A jurisprudência, por sua vez, é bastante escassa, porém vejamos o seguinte precedente que trata de situação similar:
EMENTA CONSTITUCIONAL. CIVIL. PROCESSUAL CIVIL. DEPOSITÁRIO INFIEL. PRISÃO CIVIL. COMPETÊNCIA DO JUÍZO CIVIL. IMUNIDADE PARLAMENTAR. IMPOSSIBILIDADE DA PRISÃO. GARANTIA INERENTE AO MUNUS PÚBLICO DO DEPUTADO. A prisão civil, decorrente de depósito civil, tem natureza eminentemente coercitiva, de modo que, não possuindo caráter penal, sua decretação é de competência do Juízo civil. Em virtude da imunidade parlamentar, esta decorrente do munus público desempenhado pelo deputado ou senador, não se permitem atos prisionais à pessoa de seu titular sem licença da Casa em que atua, sendo única exceção a prisão em flagrante de crime inafiançável. Sendo, na hipótese, o executado deputado estadual, aplica-se a imunidade parlamentar por força do art. 27, § 1º, da Constituição Federal. Agravo improvido.
(Agravo de Instrumento nº 8.236-PE Relator: Juiz Petrucio Ferreira, Julgado em 05 de novembro de 1996, por unanimidade)
Por fim, “a garantia pátria, consagrada constitucionalmente, difere de suas origens históricas, por sua maior abrangência, pois a imunidade formal abrange prisão penal e a civil, impedindo sua decretação e execução em relação ao parlamentar, que não pode sofrer nenhum ato de privação de liberdade, exceto o flagrante de crime inafiançável.
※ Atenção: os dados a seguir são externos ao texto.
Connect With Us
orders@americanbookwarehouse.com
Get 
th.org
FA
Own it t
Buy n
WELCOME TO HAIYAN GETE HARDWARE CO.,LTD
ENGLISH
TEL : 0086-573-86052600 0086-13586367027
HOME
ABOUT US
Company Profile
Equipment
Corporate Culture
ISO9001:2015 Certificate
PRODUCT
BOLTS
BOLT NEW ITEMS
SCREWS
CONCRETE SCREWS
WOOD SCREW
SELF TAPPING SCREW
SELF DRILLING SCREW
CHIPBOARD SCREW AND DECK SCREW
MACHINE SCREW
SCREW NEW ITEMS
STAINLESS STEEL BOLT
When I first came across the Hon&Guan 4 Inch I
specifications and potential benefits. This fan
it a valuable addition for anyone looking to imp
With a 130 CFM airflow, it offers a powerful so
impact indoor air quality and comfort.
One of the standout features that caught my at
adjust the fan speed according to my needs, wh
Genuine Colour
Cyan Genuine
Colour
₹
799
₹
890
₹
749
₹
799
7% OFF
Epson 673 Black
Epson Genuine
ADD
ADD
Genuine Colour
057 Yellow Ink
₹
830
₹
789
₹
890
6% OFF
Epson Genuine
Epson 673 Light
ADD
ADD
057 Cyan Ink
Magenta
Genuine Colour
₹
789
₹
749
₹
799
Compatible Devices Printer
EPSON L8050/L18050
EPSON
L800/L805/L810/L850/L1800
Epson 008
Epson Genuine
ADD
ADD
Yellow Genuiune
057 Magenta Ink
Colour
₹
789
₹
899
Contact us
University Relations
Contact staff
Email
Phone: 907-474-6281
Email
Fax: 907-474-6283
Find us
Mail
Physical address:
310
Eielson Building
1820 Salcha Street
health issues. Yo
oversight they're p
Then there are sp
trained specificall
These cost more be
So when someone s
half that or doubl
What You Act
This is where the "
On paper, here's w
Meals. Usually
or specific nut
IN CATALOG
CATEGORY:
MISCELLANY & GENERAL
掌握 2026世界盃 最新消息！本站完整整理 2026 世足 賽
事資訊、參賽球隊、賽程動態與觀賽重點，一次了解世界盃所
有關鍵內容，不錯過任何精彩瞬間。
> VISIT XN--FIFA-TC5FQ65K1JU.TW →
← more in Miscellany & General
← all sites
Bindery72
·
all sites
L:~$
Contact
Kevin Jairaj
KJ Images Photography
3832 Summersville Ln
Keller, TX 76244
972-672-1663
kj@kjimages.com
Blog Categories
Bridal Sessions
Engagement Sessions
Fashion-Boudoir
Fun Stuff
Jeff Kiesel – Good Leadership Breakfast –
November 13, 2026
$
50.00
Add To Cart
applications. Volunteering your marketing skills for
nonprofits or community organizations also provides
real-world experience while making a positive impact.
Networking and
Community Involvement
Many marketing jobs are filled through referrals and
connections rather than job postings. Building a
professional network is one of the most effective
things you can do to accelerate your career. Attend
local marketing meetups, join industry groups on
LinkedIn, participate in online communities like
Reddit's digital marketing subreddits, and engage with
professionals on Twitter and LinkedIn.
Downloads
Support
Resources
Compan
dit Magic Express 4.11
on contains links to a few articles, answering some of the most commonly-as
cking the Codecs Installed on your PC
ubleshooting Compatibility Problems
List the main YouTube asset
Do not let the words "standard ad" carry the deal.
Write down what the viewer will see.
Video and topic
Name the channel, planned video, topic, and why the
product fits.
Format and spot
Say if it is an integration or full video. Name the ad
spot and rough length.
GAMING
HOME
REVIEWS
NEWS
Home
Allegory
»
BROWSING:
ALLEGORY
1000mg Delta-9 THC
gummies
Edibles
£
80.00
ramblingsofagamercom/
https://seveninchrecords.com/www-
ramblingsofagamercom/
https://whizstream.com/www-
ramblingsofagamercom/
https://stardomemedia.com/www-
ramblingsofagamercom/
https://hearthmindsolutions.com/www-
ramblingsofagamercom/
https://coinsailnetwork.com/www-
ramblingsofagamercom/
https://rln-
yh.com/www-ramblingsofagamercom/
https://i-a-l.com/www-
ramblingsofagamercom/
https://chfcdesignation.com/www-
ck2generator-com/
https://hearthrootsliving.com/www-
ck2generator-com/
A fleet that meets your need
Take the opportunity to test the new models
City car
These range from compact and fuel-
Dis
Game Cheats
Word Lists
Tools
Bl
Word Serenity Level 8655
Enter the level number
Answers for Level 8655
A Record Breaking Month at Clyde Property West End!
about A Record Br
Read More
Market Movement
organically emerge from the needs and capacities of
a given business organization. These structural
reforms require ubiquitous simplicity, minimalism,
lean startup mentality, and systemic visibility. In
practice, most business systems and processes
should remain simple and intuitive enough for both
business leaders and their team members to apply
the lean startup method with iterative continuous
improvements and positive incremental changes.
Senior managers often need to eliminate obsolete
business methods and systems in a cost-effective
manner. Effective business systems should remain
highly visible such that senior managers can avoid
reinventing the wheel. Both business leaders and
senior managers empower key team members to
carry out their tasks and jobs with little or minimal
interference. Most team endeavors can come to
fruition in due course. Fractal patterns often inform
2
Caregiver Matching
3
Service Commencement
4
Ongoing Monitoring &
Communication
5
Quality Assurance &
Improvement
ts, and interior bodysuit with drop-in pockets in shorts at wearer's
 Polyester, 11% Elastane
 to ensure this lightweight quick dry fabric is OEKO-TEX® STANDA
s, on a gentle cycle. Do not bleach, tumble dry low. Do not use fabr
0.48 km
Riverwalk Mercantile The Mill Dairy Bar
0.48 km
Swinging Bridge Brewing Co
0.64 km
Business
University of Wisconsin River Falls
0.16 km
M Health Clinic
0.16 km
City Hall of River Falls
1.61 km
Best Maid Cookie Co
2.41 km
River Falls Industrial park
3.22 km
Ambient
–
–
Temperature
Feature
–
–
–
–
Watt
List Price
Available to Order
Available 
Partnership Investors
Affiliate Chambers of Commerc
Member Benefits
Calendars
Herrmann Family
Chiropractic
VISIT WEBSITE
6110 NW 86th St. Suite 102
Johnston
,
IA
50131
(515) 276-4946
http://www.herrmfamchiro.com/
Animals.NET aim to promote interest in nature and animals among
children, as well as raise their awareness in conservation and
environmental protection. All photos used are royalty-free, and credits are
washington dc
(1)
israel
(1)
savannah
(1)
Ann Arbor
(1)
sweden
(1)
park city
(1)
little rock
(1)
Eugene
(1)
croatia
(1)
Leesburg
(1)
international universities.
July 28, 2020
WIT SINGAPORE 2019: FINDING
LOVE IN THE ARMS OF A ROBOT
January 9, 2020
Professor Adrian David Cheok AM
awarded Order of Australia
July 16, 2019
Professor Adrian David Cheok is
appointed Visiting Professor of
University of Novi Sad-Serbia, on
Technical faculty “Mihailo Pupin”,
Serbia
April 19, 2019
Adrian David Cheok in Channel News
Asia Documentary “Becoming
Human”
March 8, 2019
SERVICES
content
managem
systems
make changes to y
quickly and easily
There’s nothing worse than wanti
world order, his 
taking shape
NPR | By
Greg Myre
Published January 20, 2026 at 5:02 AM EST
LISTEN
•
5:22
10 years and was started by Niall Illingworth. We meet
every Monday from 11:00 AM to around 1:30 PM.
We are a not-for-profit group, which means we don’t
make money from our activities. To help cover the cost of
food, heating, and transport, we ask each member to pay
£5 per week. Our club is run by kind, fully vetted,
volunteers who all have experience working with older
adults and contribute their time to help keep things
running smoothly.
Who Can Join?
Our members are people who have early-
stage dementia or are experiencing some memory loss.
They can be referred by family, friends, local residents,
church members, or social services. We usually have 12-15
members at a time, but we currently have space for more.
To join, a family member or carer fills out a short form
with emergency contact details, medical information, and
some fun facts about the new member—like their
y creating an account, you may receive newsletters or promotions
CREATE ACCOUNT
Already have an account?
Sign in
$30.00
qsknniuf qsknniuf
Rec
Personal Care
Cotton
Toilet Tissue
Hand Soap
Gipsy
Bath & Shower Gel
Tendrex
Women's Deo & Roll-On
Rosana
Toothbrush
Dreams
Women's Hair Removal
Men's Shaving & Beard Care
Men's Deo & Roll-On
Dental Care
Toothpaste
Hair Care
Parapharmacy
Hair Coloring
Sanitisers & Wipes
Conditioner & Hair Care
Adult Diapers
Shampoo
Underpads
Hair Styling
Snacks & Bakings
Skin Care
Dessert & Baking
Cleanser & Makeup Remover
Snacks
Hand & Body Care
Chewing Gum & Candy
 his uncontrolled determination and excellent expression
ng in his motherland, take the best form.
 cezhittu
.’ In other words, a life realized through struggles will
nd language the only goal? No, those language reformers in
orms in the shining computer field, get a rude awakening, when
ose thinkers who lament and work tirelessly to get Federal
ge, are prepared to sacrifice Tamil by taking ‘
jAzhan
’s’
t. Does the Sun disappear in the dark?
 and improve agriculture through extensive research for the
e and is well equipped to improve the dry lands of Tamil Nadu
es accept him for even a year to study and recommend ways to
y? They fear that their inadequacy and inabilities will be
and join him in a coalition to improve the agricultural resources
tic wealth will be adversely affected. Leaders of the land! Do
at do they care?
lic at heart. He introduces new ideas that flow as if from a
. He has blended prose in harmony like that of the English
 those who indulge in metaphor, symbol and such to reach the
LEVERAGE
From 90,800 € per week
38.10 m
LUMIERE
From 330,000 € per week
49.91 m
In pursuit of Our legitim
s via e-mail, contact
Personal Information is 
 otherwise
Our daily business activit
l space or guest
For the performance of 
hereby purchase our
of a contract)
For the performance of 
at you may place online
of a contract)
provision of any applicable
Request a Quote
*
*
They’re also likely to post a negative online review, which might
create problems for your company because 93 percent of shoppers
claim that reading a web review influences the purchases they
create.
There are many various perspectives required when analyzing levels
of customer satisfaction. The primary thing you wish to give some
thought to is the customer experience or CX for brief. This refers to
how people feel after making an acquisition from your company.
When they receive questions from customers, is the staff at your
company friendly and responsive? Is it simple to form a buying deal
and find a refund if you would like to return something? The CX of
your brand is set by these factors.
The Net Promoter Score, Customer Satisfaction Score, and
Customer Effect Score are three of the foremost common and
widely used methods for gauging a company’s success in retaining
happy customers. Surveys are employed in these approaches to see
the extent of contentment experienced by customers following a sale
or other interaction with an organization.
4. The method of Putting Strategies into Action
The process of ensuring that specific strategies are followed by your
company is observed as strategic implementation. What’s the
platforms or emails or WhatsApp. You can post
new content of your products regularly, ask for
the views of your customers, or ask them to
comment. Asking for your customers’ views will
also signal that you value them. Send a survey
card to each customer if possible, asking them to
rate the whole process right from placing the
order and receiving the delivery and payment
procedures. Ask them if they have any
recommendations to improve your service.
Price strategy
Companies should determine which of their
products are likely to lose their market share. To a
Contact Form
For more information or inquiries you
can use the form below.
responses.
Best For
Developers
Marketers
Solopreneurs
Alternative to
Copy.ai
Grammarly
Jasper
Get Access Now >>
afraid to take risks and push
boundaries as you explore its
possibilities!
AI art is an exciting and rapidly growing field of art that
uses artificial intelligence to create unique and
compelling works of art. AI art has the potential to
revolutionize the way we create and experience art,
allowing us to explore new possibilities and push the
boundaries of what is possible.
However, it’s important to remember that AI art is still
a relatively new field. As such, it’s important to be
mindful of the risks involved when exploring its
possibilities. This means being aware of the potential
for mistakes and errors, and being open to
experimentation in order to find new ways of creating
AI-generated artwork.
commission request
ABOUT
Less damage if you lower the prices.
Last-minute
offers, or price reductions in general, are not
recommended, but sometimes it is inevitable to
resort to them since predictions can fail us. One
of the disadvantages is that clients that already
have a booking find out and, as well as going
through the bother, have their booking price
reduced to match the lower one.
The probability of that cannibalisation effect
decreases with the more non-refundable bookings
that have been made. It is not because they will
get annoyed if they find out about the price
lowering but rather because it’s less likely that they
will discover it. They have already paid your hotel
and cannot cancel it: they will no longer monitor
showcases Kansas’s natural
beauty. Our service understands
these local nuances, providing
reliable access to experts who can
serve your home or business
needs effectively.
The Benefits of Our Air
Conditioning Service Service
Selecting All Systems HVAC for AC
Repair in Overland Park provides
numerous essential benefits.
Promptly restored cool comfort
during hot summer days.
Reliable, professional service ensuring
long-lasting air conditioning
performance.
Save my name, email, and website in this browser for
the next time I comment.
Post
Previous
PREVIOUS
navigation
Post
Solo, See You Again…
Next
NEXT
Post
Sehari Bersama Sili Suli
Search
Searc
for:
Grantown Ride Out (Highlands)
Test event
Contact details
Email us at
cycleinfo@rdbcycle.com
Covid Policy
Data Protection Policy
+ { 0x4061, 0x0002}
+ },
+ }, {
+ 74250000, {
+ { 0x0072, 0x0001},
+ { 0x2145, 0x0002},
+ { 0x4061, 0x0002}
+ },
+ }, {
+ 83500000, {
Assim, mesmo a prisão civil do parlamentar, nas hipóteses constitucionalmente permitidas do devedor de alimentos e do depositário infiel, para compeli-lo à restituição dos objetos ou à satisfação dos alimentos, não poderá ser decretada.” (MORAES, Alexandre de. Direito Constitucional. 27ª Ed. São Paulo: Atlas, 2011, p. 466).
Quanto à passagem acima, importante fazer uma única ressalva concernente ao fato de que o STF entende não mais ser cabível a prisão civil do depositário infiel com base no Pacto de São José da Costa Rica.
Desse modo, conclui-se que o art. 53, § 2º, da CF engloba tanto a prisão penal como a prisão civil.